Her comments came as federal statistics showed Michigan leads the U.S. in new coronavirus cases. The state recorded more than 46,000 cases, or 469 per 100,000 people, in the last seven days. That is far ahead of No. 2 New Jersey, at 321.
The state health department reported 8,000 new coronavirus cases Wednesday.
BOISE, Idaho — Idaho Gov. Brad Little has issued an executive order banning the state government from requiring or issuing COVID-19 “vaccine passports.”
The governor’s order issued Wednesday also prevents state agencies from providing information on anyone’s vaccine status to individuals, companies or government entities.
Little has gotten the vaccine and says he strongly encourages others to get vaccinated as well. But he says he has serious concerns that a vaccine passport requirement will violate medical privacy rights. Texas Gov. Greg Abbott issued a similar order Wednesday and Florida Gov. Ron DeSantis did so Friday.
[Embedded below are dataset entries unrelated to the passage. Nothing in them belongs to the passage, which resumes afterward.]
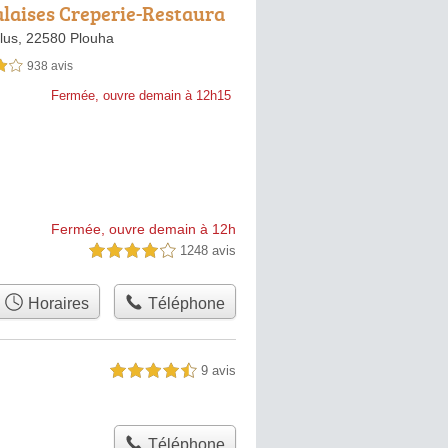
alaises Creperie-Restaura
lus,
22580 Plouha
938 avis
sur 5
Fermée, ouvre demain à 12h15
Fermée, ouvre demain à 12h
1248 avis
4,0 étoiles sur 5
Horaires
Téléphone
9 avis
4,5 étoiles sur 5
Téléphone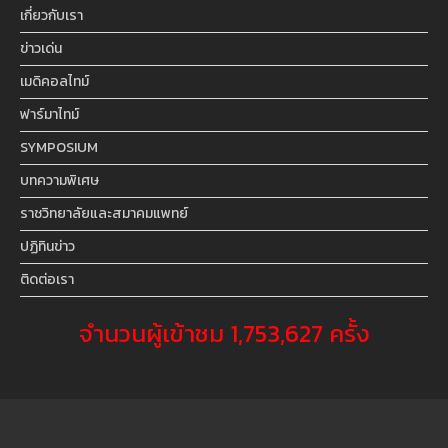
เกี่ยวกับเรา
ข่าวเด่น
เมดิคอลไทม์
ฟาร์มาไทม์
SYMPOSIUM
บทความพิเศษ
ราชวิทยาลัยและสมาคมแพทย์
ปฏิทินข่าว
ติดต่อเรา
จำนวนผู้เข้าชม 1,753,627 ครั้ง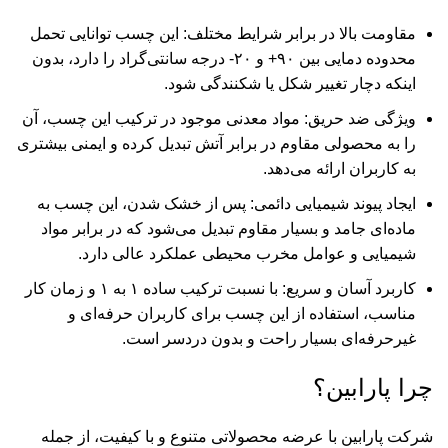
مقاومت بالا در برابر شرایط مختلف: این چسب توانایی تحمل
محدوده دمایی بین ۹۰+ و ۲۰- درجه سانتی‌گراد را دارد، بدون
اینکه دچار تغییر شکل یا شکنندگی شود.
ویژگی ضد حریق: مواد معدنی موجود در ترکیب این چسب، آن
را به محصولی مقاوم در برابر آتش تبدیل کرده و ایمنی بیشتری
به کاربران ارائه می‌دهد.
ایجاد پیوند شیمیایی دائمی: پس از خشک شدن، این چسب به
ماده‌ای جامد و بسیار مقاوم تبدیل می‌شود که در برابر مواد
شیمیایی و عوامل مخرب محیطی عملکرد عالی دارد.
کاربرد آسان و سریع: با نسبت ترکیب ساده ۱ به ۱ و زمان کار
مناسب، استفاده از این چسب برای کاربران حرفه‌ای و
غیرحرفه‌ای بسیار راحت و بدون دردسر است.
چرا پارابین؟
شرکت پارابین
با عرضه محصولاتی متنوع و با کیفیت، از جمله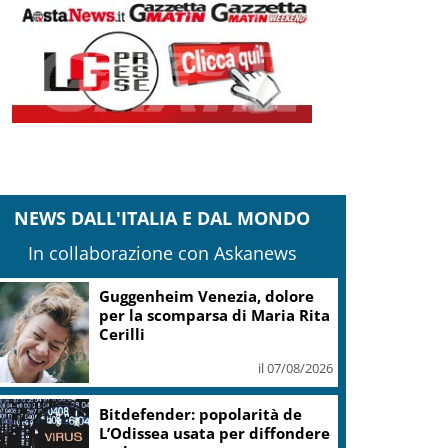
NEWS DALL'ITALIA E DAL MONDO
In collaborazione con Askanews
Guggenheim Venezia, dolore
per la scomparsa di Maria Rita
Cerilli
il 07/08/2026
Bitdefender: popolarità de
L’Odissea usata per diffondere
The White House has ruled out a national “vaccine passport,” saying it is leaving it to up the private sector if companies want to develop a system for people to show they have been vaccinated.
TORONTO — Canada’s most populous province plans to vaccinate those 18 and over in hot spot areas in and around Toronto and plans to vaccinate some teachers amid a third surge of coronavirus infections fueled by more-contagious virus variants.
Ontario declared another state of emergency and will now allow all adults in certain postal codes to get priority access to vaccines. Ontario will also close nonessential stores to in-person shopping and limit big box stores to essential items such as groceries and pharmacy supplies.
The province is calling its latest measures a stay-at-home order though schools in most of the province will remain open and golf courses remain open. Ontario has seen seeing more than 3,000 new infections a day in recent days and record intensive care numbers.